# [Task goal]
Copy out the whole listing below exactly.

-- Source material follows --

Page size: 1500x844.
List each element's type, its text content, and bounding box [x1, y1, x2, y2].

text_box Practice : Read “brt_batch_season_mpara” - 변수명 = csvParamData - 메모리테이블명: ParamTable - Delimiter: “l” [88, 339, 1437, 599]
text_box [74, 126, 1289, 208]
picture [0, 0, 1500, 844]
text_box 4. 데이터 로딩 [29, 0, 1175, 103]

-- Source material concluded --

# [Response to this task]
Page size: 1500x844.
List each element's type, its text content, and bounding box [x1, y1, x2, y2].

text_box Practice : Read “brt_batch_season_mpara” - 변수명 = csvParamData - 메모리테이블명: ParamTable - Delimiter: “l” [88, 339, 1437, 599]
text_box [74, 126, 1289, 208]
picture [0, 0, 1500, 844]
text_box 4. 데이터 로딩 [29, 0, 1175, 103]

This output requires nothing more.